What to do: Rewrite the records below as a JSON list of strings, one per line and without blank lines, covering only the lines from the first line through the line containing "Enables Google Analytics", inclusive.

Task input:

──────

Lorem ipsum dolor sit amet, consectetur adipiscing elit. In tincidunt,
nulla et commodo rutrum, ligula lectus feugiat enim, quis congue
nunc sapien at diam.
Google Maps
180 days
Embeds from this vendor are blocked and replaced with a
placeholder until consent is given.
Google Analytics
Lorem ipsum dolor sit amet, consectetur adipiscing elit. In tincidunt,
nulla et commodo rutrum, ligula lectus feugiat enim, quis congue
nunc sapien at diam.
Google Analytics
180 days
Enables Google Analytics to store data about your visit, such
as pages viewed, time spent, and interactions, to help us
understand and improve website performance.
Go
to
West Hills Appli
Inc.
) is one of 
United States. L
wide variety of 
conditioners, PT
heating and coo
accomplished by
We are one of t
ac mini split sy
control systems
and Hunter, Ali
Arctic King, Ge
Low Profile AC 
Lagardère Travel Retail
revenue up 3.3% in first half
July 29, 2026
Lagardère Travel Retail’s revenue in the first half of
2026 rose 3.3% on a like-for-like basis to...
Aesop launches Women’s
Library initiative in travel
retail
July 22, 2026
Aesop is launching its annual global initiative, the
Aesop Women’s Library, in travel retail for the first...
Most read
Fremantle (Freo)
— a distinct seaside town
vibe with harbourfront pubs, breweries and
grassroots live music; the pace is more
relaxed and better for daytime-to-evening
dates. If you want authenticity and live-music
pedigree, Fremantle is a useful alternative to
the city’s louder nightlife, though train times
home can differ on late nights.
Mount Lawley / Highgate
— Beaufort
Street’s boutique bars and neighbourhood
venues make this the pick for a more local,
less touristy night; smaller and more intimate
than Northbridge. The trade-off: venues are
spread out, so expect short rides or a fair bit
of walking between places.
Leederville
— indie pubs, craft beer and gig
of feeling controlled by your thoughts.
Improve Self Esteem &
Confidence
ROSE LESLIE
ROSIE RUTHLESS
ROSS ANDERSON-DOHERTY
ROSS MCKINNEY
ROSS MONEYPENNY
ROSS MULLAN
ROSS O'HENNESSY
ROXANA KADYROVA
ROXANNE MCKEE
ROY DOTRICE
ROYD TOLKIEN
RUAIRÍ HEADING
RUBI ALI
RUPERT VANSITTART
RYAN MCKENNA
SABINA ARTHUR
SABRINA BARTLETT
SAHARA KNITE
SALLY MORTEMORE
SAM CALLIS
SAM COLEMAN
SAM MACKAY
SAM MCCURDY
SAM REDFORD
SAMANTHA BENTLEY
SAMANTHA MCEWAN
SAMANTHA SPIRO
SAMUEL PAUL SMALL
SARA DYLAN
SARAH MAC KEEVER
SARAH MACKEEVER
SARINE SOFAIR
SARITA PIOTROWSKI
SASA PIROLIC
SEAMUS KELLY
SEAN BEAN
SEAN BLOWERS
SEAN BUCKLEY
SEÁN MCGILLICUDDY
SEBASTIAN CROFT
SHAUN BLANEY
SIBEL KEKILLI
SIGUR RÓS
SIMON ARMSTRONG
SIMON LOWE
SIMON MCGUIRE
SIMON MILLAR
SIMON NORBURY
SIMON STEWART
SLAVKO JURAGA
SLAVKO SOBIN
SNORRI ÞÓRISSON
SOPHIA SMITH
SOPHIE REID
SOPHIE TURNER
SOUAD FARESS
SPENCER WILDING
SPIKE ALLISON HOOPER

──────

Task output:
[
  "Lorem ipsum dolor sit amet, consectetur adipiscing elit. In tincidunt,",
  "nulla et commodo rutrum, ligula lectus feugiat enim, quis congue",
  "nunc sapien at diam.",
  "Google Maps",
  "180 days",
  "Embeds from this vendor are blocked and replaced with a",
  "placeholder until consent is given.",
  "Google Analytics",
  "Lorem ipsum dolor sit amet, consectetur adipiscing elit. In tincidunt,",
  "nulla et commodo rutrum, ligula lectus feugiat enim, quis congue",
  "nunc sapien at diam.",
  "Google Analytics",
  "180 days",
  "Enables Google Analytics to store data about your visit, such"
]